Cette répartition n’est pas sans conséquences pour les enseignants, comme pour les élèves. Un partage systématique de toutes les DEL présagerait d’un temps additionnel de concertation pour les enseignants. Or aucune décharge horaire des temps de service n’est prévue pour compenser le temps de concertation et de production d’outils qu’engendrerait ce fonctionnement. Les 108 heures n’étant pas extensibles à souhait, cela représenterait très certainement du temps de concertation pris sur le temps personnel des enseignants.

D’un autre côté, et c’est plus grave encore, ces derniers ne pourraient plus garantir, dans la filière bilingue, le respect des programmes de l’Education nationale. En effet, certaines des heures dévolues à l’enseignement du français seraient ainsi basculées vers l’enseignement de l’allemand, de sorte que ces contenus ne seraient plus garantis. Cela handicaperait les élèves les plus fragiles présents dans les classes bilingues, les élèves allophones, les élèves issus des catégories socio-professionnelles (CSP) défavorisées ou les élèves en difficulté scolaire.

C’est surtout au cycle 2 que cette nouvelle répartition est difficilement envisageable en l’état. L’apprentissage de la lecture pourrait bien se concevoir en version bilingue, mais pour cela les enseignants devraient disposer de l’outil adéquat : une méthode de lecture franco-allemande. On a l’impression que l’académie essaie de mettre la charrue avant les bœufs, puisque cette méthode n’existe pas (encore).
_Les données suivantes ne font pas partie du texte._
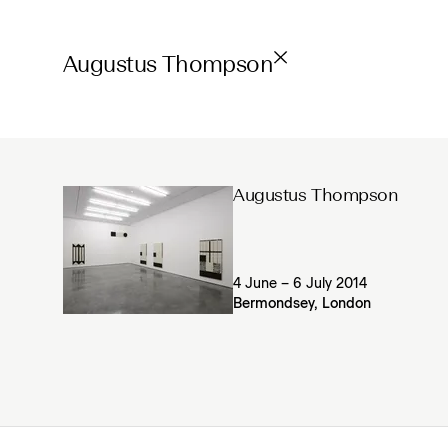
Augustus Thompson
Augustus Thompson
4 June – 6 July 2014
Bermondsey, London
Plus avant, on peut ainsi se demander d’où vient cette idée de nouveaux horaires, sur quelle réflexion didactique elle est bâtie et quel domaine de la recherche vient étayer le bien-fondé du changement de pratiques qui ont montré leur utilité. Dans certaines circonscriptions, cette « proposition » de nouvelle répartition horaire s’est même transformée en « obligation », d’autant plus que le texte a été inséré tel quel dans la « Convention opérationnelle portant sur la politique régionale plurilingue dans le système éducatif en Alsace – Période 2018/2022 ». En l’état, le SE-UNSA ne peut ni l’accepter, ni le cautionner.

Favoriser la mixité scolaire

Pendant de longues années, la filière bilingue a porté l’étiquette « élitiste ». Aujourd’hui, même si le fossé entre classes monolingues et bilingues reste une réalité dans certains sites, une mixité relative s’est substituée à un entre-soi des CSP les plus favorisées encore présente dans d’autres sites, et c’est bien l’objectif qui doit être poursuivi dans toutes les écoles dans lesquelles les deux filières cohabitent. Là, où cet effort de mixité se fait, on a vu arriver des enfants de CSP défavorisées et de familles plus fragiles dans les classes bilingues. Cette démocratisation de la filière est une bonne chose, aussi parce que les débouchés bilingues existent dans tous les domaines de la vie active.

Ceci dit, cette mixité, lorsqu’elle existe, reste fragile : il faut impérativement l’entretenir et la soutenir. En effet, les élèves allophones, les élèves en difficulté scolaire ou les élèves francophones doivent bénéficier d’aides à différents niveaux : du soutien en langue et/ou du soutien scolaire.

La difficulté scolaire en filière bilingue doit effectivement être reconnue et doit pouvoir trouver une issue autre que la sortie systématique de ces enfants. Mais force est de constater que ces structures d’aide sont (quasi-)inexistantes, même dans des écoles qui comptent jusqu’à 50 % d’élèves en voie bilingue. C’est un manque à combler absolument et en priorité.

Aller de l’avant

Le SE-UNSA est favorable à une évolution des pratiques et des conditions d’enseignement en filière bilingue, à condition que cette évolution soit le fruit d’une étude menée de manière scientifique et d’un travail constructif mené en réflexion commune avec les enseignants concernés.

Pour faire évoluer la filière bilingue, il nous paraît important de proposer des expérimentations ambitieuses. Ces dernières ont le vent en poupe et sont même mises en avant par la Loi Blanquer. Elles peuvent nous mener vers des travaux portant sur le bi-/plurilinguisme, l’introduction d’une langue additionnelle en cours d’enseignement primaire, la durée d’exposition à la langue de scolarisation, la place des dialectes alsaciens… Les idées ne manquent pas, car la filière bilingue doit devenir ce qu’elle se propose d’être : un laboratoire pour la didactique des langues de l’école, qu’elles soient maternelle, régionale ou étrangères.